Data for review below:
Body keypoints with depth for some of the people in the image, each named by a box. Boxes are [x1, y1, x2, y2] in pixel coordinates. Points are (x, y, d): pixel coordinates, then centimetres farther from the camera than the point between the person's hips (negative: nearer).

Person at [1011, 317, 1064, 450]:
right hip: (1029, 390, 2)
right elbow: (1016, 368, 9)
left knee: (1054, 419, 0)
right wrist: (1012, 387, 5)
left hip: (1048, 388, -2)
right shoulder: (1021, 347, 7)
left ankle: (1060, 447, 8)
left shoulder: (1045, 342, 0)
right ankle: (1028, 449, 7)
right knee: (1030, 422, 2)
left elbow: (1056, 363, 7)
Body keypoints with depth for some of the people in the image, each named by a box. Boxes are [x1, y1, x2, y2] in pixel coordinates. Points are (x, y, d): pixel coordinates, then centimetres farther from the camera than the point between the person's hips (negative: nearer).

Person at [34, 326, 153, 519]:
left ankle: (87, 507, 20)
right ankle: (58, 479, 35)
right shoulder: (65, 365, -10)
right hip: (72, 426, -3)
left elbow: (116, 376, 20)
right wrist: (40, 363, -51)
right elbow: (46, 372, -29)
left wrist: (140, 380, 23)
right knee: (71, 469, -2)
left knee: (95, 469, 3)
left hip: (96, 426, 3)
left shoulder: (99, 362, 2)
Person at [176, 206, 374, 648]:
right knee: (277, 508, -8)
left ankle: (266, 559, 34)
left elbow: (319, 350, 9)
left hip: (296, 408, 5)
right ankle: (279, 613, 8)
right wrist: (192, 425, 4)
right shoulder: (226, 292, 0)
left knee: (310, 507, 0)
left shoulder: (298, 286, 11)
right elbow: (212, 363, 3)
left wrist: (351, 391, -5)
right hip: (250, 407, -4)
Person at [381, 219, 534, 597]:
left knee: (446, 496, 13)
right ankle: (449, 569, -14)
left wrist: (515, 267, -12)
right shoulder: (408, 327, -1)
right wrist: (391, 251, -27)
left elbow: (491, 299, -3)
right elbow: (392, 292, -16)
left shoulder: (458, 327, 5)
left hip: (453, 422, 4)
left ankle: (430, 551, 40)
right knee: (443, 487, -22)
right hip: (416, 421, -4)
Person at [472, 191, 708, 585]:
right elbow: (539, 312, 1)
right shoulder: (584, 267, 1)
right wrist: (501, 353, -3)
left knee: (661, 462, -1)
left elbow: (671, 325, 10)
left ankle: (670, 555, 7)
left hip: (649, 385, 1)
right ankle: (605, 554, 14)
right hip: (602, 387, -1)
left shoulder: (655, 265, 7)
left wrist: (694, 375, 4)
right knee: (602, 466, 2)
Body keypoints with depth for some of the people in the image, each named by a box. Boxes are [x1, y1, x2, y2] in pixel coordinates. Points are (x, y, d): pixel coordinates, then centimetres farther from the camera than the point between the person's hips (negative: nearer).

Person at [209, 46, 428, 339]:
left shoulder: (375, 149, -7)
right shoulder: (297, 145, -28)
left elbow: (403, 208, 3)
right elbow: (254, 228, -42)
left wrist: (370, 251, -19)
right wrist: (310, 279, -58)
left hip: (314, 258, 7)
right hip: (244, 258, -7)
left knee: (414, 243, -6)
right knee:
End of Data for review.
▸ **Exercise goal**
Set down only the lines above that fall between the line holding "left hip: (296, 408, 5)" and the line holding "right hip: (244, 258, -7)", inclusive, keeping each exact.

▸ **Exercise response**
left hip: (296, 408, 5)
right ankle: (279, 613, 8)
right wrist: (192, 425, 4)
right shoulder: (226, 292, 0)
left knee: (310, 507, 0)
left shoulder: (298, 286, 11)
right elbow: (212, 363, 3)
left wrist: (351, 391, -5)
right hip: (250, 407, -4)
Person at [381, 219, 534, 597]:
left knee: (446, 496, 13)
right ankle: (449, 569, -14)
left wrist: (515, 267, -12)
right shoulder: (408, 327, -1)
right wrist: (391, 251, -27)
left elbow: (491, 299, -3)
right elbow: (392, 292, -16)
left shoulder: (458, 327, 5)
left hip: (453, 422, 4)
left ankle: (430, 551, 40)
right knee: (443, 487, -22)
right hip: (416, 421, -4)
Person at [472, 191, 708, 585]:
right elbow: (539, 312, 1)
right shoulder: (584, 267, 1)
right wrist: (501, 353, -3)
left knee: (661, 462, -1)
left elbow: (671, 325, 10)
left ankle: (670, 555, 7)
left hip: (649, 385, 1)
right ankle: (605, 554, 14)
right hip: (602, 387, -1)
left shoulder: (655, 265, 7)
left wrist: (694, 375, 4)
right knee: (602, 466, 2)
Body keypoints with depth for some of the people in the image, each named by a box. Boxes are [x1, y1, x2, y2] in pixel coordinates. Points are (x, y, d): pixel coordinates, then centimetres farther from the camera than the point between the person's hips (negative: nearer).

Person at [209, 46, 428, 339]:
left shoulder: (375, 149, -7)
right shoulder: (297, 145, -28)
left elbow: (403, 208, 3)
right elbow: (254, 228, -42)
left wrist: (370, 251, -19)
right wrist: (310, 279, -58)
left hip: (314, 258, 7)
right hip: (244, 258, -7)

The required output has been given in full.